Prebuilt binaries for macOS and Linux can be downloaded from the GitHub releases page.
Also you can install gossh by compiling:
$ git clone --depth 1 https://github.com/windvalley/gossh
$ cd gossh
# Note: need to install Go environment first.
$ make && make install$ gossh -h
Gossh is a high-performance and high-concurrency ssh tool.
It can efficiently manage tens of thousands of Linux server clusters.
Find more information at: https://github.com/windvalley/gossh
Usage:
gossh [command]
Available Commands:
command Execute commands on target hosts
script Execute a local shell script on target hosts
push Copy local files and dirs to target hosts
fetch Copy files and dirs from target hosts to local
vault Encryption and decryption utility
config Generate gossh configuration file
version Show gossh version information
help Help about any command
completion Generate the autocompletion script for the specified shell
Flags:
-u, --auth.user string login user (default $USER)
-p, --auth.password string password of login user
-k, --auth.ask-pass ask for the password of login user
-a, --auth.pass-file string file that holds the password of login user
-I, --auth.identity-files strings identity files (default [~/.ssh/id_rsa])
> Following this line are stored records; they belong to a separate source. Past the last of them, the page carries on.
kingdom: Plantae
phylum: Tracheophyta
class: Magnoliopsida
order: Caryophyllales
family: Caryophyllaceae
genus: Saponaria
-K, --auth.passphrase string passphrase of the identity files
-V, --auth.vault-pass-file string text file or executable file that holds the vault password
for encryption and decryption
-i, --hosts.inventory string file that holds the target hosts
-P, --hosts.port int port of the target hosts (default 22)
-l, --hosts.list outputs a list of target hosts, and does not do anything else
-s, --run.sudo use sudo to execute commands/script or fetch files/dirs
-U, --run.as-user string run via sudo as this user (default "root")
-L, --run.lang string specify i18n while executing command
(e.g. zh_CN.UTF-8|en_US.UTF-8)
-c, --run.concurrency int number of concurrent connections (default 1)
-B, --run.command-blacklist strings commands that are prohibited from execution on target hosts
(default: [rm,reboot,halt,shutdown,init,mkfs,mkfs.*,umount,dd])
-o, --output.file string file to which messages are output
-j, --output.json output messages in json format
-C, --output.condense condense output and disable color
-q, --output.quiet do not output messages to screen
-v, --output.verbose show debug messages
-X, --proxy.server string proxy server address
--proxy.port int proxy server port (default 22)
--proxy.user string login user for proxy (default same as 'auth.user')
--proxy.password string password for proxy (default same as 'auth.password')
--proxy.identity-files strings identity files for proxy (default same as 'auth.identity-files')
--proxy.passphrase string passphrase of the identity files for proxy
(default same as 'auth.passphrase')
-t, --timeout.command int timeout seconds for handling each target host
--timeout.task int timeout seconds for the entire gossh task
--timeout.conn int timeout seconds for connecting each target host (default 10)
--config string config file (default {$PWD,$HOME}/.gossh.yaml)
-h, --help help for gossh
Use "gossh [command] --help" for more information about a command.
Client server: 4vCPUs and 8GiB
Target servers: hosts.list contains 936 servers distributed in 86 different IDCs across the country.
Ansible:
$ time ansible all -i hosts.list -m command -a "uptime" -f 100 -kOutput:
...
real 1m18.858s
user 3m18.566s
sys 1m24.263s
Gossh:
$ time gossh command -i hosts.list -e "uptime" -c 100 -kOutput:
...
[INFO] 2021-12-22 23:06:50.837228 success count: 936, failed count: 0, elapsed: 6.30s
real 0m6.316s
user 0m13.529s
sys 0m0.592s
I actively welcome your pull requests, please follow the steps below:
-
Open a new issue at gossh/issues.
-
Fork the repo and create your branch from
main. -
Do the changes in your fork.
-
Send a pull request.
Note: Any contributions you make will be under the MIT Software License.
This project is under the MIT License. See the LICENSE file for the full license text.